* **Dataset items**:
/---

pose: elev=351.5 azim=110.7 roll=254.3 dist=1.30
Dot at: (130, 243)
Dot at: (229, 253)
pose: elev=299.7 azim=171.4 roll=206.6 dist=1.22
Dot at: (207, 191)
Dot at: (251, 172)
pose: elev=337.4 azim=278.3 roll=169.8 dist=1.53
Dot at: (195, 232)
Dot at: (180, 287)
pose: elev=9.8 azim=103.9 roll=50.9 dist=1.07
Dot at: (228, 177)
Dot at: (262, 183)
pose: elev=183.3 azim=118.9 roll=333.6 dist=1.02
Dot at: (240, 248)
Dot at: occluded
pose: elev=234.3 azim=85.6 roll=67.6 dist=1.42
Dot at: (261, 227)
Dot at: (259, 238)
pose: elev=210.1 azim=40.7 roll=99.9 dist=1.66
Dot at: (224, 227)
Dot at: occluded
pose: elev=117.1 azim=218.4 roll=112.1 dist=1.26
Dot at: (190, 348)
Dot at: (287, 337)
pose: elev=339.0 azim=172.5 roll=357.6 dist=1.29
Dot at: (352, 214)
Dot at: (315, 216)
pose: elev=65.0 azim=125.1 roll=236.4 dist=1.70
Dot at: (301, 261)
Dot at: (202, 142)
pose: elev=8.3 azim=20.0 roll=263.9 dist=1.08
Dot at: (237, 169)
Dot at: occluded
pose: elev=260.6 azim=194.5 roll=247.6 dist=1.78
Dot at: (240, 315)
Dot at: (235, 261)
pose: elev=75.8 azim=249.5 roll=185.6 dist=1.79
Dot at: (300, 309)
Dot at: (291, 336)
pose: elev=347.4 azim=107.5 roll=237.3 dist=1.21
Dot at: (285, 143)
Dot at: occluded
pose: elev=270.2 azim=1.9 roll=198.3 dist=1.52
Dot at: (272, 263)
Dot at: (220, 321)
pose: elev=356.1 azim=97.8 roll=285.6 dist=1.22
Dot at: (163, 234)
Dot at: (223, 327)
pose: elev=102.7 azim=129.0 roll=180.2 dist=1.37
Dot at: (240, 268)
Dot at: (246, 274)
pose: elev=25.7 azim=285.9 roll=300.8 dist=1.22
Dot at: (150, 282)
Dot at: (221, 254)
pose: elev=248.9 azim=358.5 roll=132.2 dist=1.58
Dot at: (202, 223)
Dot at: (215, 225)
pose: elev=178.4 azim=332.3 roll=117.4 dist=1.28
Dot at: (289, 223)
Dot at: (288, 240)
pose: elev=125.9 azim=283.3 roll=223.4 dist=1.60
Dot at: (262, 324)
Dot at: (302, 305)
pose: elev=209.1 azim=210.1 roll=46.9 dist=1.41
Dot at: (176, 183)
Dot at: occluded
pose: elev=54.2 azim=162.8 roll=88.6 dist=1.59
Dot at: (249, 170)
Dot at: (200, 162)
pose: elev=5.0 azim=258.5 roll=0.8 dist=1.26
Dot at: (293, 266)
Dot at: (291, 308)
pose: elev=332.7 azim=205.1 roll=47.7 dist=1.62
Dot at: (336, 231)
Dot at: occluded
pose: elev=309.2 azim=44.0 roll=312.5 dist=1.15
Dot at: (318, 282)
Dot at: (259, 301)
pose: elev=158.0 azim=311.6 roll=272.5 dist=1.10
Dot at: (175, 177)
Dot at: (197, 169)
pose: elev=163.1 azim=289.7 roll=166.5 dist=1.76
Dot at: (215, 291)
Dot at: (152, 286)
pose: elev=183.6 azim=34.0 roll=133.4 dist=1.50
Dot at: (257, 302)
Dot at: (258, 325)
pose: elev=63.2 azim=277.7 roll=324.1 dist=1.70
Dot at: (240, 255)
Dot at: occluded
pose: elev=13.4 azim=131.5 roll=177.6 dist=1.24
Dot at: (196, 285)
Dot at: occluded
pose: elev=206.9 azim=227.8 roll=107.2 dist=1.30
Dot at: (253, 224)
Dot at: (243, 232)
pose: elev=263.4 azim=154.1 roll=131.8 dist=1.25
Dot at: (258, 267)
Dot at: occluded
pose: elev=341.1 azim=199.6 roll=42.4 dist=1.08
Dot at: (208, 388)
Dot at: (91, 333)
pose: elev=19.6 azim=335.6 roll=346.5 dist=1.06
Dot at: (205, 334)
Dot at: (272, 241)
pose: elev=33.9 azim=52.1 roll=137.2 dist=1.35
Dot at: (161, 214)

\---

* **Exercise task**: Please retype the lines of the listing above from the line with "pose: elev=210.1 azim=40.7" to the line with "Dot at: (288, 240)", including both of those lines and changing nothing in them.

* **Exercise response**:
pose: elev=210.1 azim=40.7 roll=99.9 dist=1.66
Dot at: (224, 227)
Dot at: occluded
pose: elev=117.1 azim=218.4 roll=112.1 dist=1.26
Dot at: (190, 348)
Dot at: (287, 337)
pose: elev=339.0 azim=172.5 roll=357.6 dist=1.29
Dot at: (352, 214)
Dot at: (315, 216)
pose: elev=65.0 azim=125.1 roll=236.4 dist=1.70
Dot at: (301, 261)
Dot at: (202, 142)
pose: elev=8.3 azim=20.0 roll=263.9 dist=1.08
Dot at: (237, 169)
Dot at: occluded
pose: elev=260.6 azim=194.5 roll=247.6 dist=1.78
Dot at: (240, 315)
Dot at: (235, 261)
pose: elev=75.8 azim=249.5 roll=185.6 dist=1.79
Dot at: (300, 309)
Dot at: (291, 336)
pose: elev=347.4 azim=107.5 roll=237.3 dist=1.21
Dot at: (285, 143)
Dot at: occluded
pose: elev=270.2 azim=1.9 roll=198.3 dist=1.52
Dot at: (272, 263)
Dot at: (220, 321)
pose: elev=356.1 azim=97.8 roll=285.6 dist=1.22
Dot at: (163, 234)
Dot at: (223, 327)
pose: elev=102.7 azim=129.0 roll=180.2 dist=1.37
Dot at: (240, 268)
Dot at: (246, 274)
pose: elev=25.7 azim=285.9 roll=300.8 dist=1.22
Dot at: (150, 282)
Dot at: (221, 254)
pose: elev=248.9 azim=358.5 roll=132.2 dist=1.58
Dot at: (202, 223)
Dot at: (215, 225)
pose: elev=178.4 azim=332.3 roll=117.4 dist=1.28
Dot at: (289, 223)
Dot at: (288, 240)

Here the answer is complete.